1st Quarter down, 3 To Go

Seems like New Years was not that long ago, but a quarter of the year is at end. Have you started your Christmas shopping yet? 8O

We’ve had 2.5 down days and 1.5 consolidation days this week. The last 2 days of the 1st quarter are seasonally bearish days, while the first week of the 2nd quarter is seasonally bullish, at least according to the Stock Trader’s Almanac. What makes it confusing on the last day of March is that the Dow has been down 12 of the last 17 years, but the Russell 2000 has been up 13 of the last 17 years. Oh my!

Next week will be a shortened holiday week with markets closed on Good Friday. April is the best month for the Dow, 2nd best for the S&P and 4th best for the Russell. So maybe the good times will continue for another month. On the flip side, April ends the “best 6 months” of the trading year. We’ve got 30 days to decide if we should “sell in May and go away!”

My oh my!

The volume continues to decline and so does the VIX as we mentioned before. . . .as do many others in the blogosphere. Here’s a thought: What the Heck is Happeneing with the VIV and VXX?

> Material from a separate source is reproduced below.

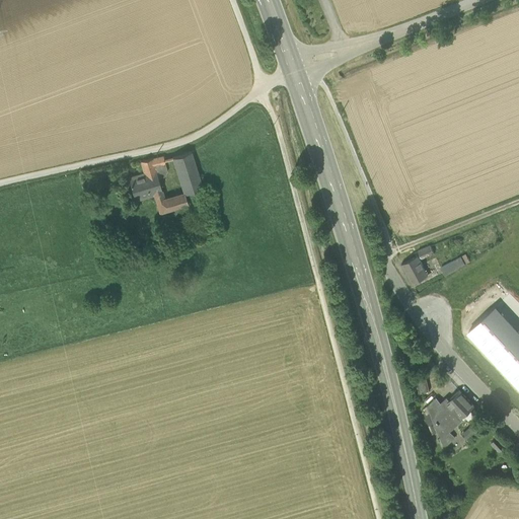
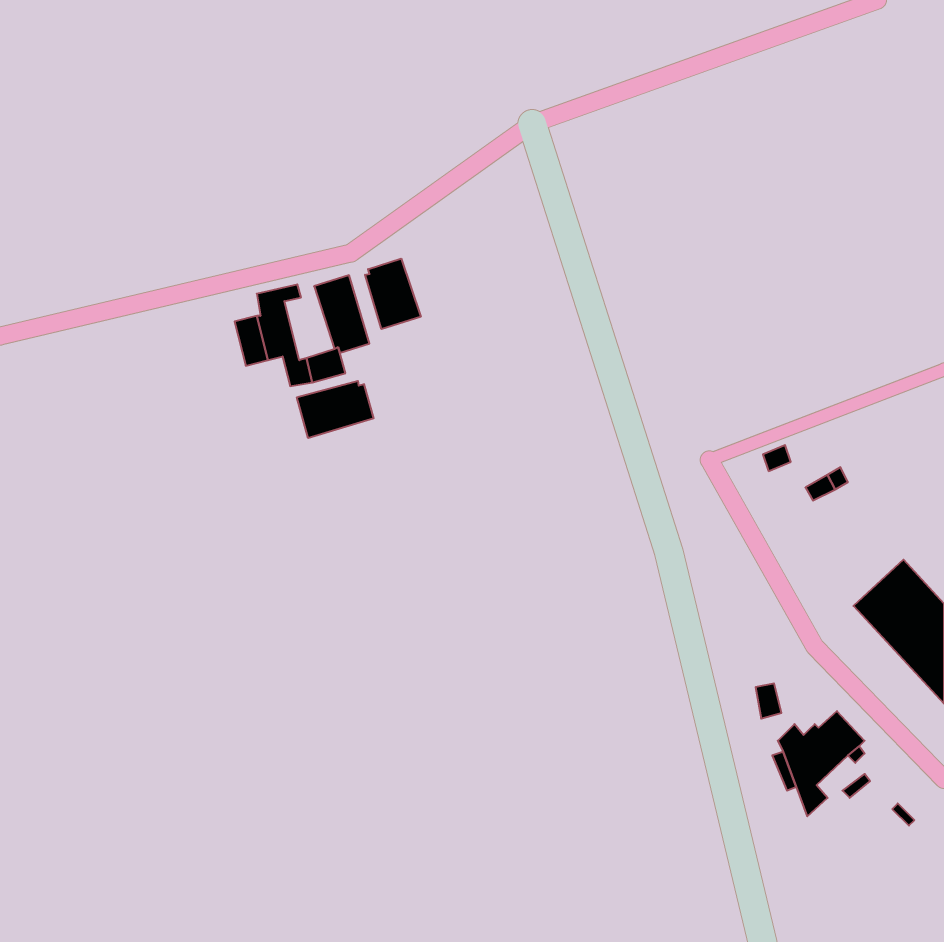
building: none -> [365,259,421,329]
building: none -> [297,381,374,438]
building: [401,256,428,285] -> none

Yesterday, the S&P, or actually the ES futures contract) hung just above and below breakeven, having low volume spurts in either direction. And again, I’m just scalping for lunch money, with no committment to either direction. Here’s some stories you may enjoy. . . and learn.

Must be OpEx

Yes it is…keeps coming back like a bad penny! ;)

And what makes this one interesting, as if they aren’t all interesting? Well first is today’s FOMC meeting and then Thursday we have the release of the stress tests on the banks.

Monday was a blank day with the S&P at no change, a doji. But all the bulls let out their frustrations on Tuesday after a fairly upbeat FOMC report and a generally good mood on Wall Street with JPM saying they will increase their dividend. WTF? Wasn’t the law laid down that no bank could announce anything until after the numbers are released on Thursday? Again….WTF!

The Fed lies, Wall Street lies, everybody lies! How is the little guy supposed to trade this market? Oh, that’s right, we’re not!

Manic Monday!

Just another Manic Monday! After a gap up opening, the indexes took the rest of the day to take out last week’s lows and making a new December low. And although they bounced near the close, especially the NQ, the indexes closed closer to their low of day than to their HOD.

Looking bearish, but maybe a “Turnaround Tuesday” in the making…. if volume picks up. Everybody on holiday already?


After the S&P takes a 47 point dive the first 3 days of the week, today was a mild 6 point recovery. Oh my! Actually today was a very boring market day. A very nice pop up gap open, but down from there ending up, but midway back from the open….and all on very low volume.
Xmas time is here
Friday better show some action. December’s quadruple witching options expiration has been up 21 of the last 29 years with an average 0.4% gain. And isn’t it about time for Santa Claus to show up?